The package includes the following facilities:

- Integrated single-cell quality control methods.
- Pipelines embedded with multiple methods for normalization, feature
  reduction, and cell population identification (standard Seurat
  workflow).
- Pipelines embedded with multiple integration methods for scRNA-seq or
  scATAC-seq data, including Uncorrected,
  [Seurat](https://github.com/satijalab/seurat),
  [scVI](https://github.com/scverse/scvi-tools),
  [MNN](http://www.bioconductor.org/packages/release/bioc/html/batchelor.html),
  [fastMNN](http://www.bioconductor.org/packages/release/bioc/html/batchelor.html),
  [Harmony](https://github.com/immunogenomics/harmony),
  [Scanorama](https://github.com/brianhie/scanorama),
  [BBKNN](https://github.com/Teichlab/bbknn),
  [CSS](https://github.com/quadbiolab/simspec),
  [LIGER](https://github.com/welch-lab/liger),
  [Conos](https://github.com/kharchenkolab/conos),
  [ComBat](https://bioconductor.org/packages/release/bioc/html/sva.html).
- Multiple single-cell downstream analyses such as identification of
  differential features, enrichment analysis, GSEA analysis,
  identification of dynamic features,
  [PAGA](https://github.com/theislab/paga), [RNA
  velocity](https://github.com/theislab/scvelo),
  [Palantir](https://github.com/dpeerlab/Palantir),
  [Monocle2](http://cole-trapnell-lab.github.io/monocle-release),
  [Monocle3](https://cole-trapnell-lab.github.io/monocle3), etc.
- Multiple methods for automatic annotation of single-cell data and
  methods for projection between single-cell datasets.
- High-quality data visualization methods.
- Fast deployment of single-cell data into SCExplorer, a [shiny
  app](https://shiny.rstudio.com/) that provides an interactive
  visualization interface.

The functions in the SCP package are all developed around the [Seurat
object](https://github.com/mojaveazure/seurat-object) and are compatible
with other Seurat functions.

## R version requirement

- R \>= 4.1.0

## Installation in the global R environment

You can install the latest version of SCP from
[GitHub](https://github.com/zhanghao-njmu/SCP) with:

``` r
if (!require("devtools", quietly = TRUE)) {
  install.packages("devtools")
}
devtools::install_github("zhanghao-njmu/SCP")
```

#### Create a python environment for SCP

To run functions such as `RunPAGA` or `RunSCVELO`, SCP requires
[conda](https://docs.conda.io/en/latest/miniconda.html) to create a
separate python environment.

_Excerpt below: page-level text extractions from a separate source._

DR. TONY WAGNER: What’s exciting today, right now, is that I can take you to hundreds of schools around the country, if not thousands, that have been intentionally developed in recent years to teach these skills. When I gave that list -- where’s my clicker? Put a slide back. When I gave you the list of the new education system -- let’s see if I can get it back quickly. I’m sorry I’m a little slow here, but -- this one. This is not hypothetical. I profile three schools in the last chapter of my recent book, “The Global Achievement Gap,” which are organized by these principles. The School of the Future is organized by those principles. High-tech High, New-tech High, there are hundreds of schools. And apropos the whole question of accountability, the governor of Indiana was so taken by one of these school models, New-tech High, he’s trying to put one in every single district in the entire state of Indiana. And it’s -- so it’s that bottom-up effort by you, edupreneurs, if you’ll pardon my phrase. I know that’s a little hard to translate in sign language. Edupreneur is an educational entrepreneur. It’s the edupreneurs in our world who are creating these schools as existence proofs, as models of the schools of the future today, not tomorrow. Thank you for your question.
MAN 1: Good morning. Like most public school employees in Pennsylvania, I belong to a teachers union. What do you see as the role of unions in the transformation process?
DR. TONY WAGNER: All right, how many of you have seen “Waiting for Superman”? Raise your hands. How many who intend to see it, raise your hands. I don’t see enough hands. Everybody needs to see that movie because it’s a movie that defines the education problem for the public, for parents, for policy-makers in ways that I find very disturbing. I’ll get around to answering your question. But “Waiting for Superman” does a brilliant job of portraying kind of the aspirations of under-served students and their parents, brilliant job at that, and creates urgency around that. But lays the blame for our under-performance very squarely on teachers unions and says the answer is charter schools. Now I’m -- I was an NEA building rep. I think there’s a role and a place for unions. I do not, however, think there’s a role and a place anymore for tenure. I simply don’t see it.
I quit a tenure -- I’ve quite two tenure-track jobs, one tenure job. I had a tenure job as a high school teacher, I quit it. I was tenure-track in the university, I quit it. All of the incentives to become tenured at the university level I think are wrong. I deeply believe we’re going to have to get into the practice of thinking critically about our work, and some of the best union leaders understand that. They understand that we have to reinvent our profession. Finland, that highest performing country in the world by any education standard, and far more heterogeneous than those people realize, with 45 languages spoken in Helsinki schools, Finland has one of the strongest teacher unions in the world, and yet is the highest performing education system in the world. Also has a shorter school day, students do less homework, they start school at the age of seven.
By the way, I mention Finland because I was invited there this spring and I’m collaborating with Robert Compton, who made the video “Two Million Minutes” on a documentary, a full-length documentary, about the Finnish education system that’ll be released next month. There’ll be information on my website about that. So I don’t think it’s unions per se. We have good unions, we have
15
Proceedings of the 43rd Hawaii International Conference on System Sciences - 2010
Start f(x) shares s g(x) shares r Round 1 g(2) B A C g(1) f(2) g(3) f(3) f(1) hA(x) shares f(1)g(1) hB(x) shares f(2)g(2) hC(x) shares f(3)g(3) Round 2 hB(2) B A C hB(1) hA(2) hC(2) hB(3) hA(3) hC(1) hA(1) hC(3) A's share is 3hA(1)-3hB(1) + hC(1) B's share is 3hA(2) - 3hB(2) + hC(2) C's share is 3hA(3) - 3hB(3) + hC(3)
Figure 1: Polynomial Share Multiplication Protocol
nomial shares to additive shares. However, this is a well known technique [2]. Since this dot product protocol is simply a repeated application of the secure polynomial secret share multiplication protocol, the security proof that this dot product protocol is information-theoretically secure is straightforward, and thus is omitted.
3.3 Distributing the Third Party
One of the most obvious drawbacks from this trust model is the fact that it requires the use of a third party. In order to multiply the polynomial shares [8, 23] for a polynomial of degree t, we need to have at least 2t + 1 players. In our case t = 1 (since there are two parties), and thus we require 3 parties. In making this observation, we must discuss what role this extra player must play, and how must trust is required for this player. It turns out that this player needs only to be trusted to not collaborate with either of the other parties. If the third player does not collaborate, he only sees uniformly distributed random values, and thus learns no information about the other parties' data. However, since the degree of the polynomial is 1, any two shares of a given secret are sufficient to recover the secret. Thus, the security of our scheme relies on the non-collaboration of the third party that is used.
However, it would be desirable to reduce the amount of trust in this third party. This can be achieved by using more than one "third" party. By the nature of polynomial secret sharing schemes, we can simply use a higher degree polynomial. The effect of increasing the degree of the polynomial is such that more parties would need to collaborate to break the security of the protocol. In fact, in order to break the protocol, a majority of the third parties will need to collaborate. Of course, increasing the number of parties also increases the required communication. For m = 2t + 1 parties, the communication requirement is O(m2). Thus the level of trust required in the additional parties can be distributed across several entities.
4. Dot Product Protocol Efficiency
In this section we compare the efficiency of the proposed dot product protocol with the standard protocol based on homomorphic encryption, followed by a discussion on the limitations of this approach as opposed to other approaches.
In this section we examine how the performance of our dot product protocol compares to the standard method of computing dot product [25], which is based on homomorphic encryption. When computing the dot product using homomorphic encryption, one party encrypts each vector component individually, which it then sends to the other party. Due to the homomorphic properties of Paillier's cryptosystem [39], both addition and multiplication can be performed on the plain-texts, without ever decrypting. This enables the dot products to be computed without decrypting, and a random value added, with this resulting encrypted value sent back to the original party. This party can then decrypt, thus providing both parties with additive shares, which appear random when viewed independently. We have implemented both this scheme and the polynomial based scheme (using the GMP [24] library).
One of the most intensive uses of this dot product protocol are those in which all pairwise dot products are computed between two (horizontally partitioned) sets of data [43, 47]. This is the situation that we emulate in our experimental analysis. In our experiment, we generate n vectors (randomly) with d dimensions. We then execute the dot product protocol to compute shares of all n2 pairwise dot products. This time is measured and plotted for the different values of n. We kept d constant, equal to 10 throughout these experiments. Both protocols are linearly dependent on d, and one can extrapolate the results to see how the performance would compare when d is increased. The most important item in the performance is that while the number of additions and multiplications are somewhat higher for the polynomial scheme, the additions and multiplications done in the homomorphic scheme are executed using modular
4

The default environment name is
`"SCP_env"`. You can specify the environment name for SCP by setting
`options(SCP_env_name="new_name")`

Now, you can run `PrepareEnv()` to create the python environment for
SCP. If the conda binary is not found, it will automatically download
and install miniconda.

``` r
SCP::PrepareEnv()
```

To force SCP to use a specific conda binary, it is recommended to set
`reticulate.conda_binary` R option:

``` r
options(reticulate.conda_binary = "/path/to/conda")
SCP::PrepareEnv()
```

If the download of miniconda or pip packages is slow, you can specify
the miniconda repo and PyPI mirror according to your network region.

``` r
SCP::PrepareEnv(
  miniconda_repo = "https://mirrors.bfsu.edu.cn/anaconda/miniconda",
  pip_options = "-i https://pypi.tuna.tsinghua.edu.cn/simple"
)
```

Available miniconda repositories:

- <https://repo.anaconda.com/miniconda> (default)

- <http://mirrors.aliyun.com/anaconda/miniconda>

- <https://mirrors.bfsu.edu.cn/anaconda/miniconda>

- <https://mirrors.pku.edu.cn/anaconda/miniconda>

- <https://mirror.nju.edu.cn/anaconda/miniconda>

- <https://mirrors.sustech.edu.cn/anaconda/miniconda>

- <https://mirrors.xjtu.edu.cn/anaconda/miniconda>

- <https://mirrors.hit.edu.cn/anaconda/miniconda>

Available PyPI mirrors:

- <https://pypi.python.org/simple> (default)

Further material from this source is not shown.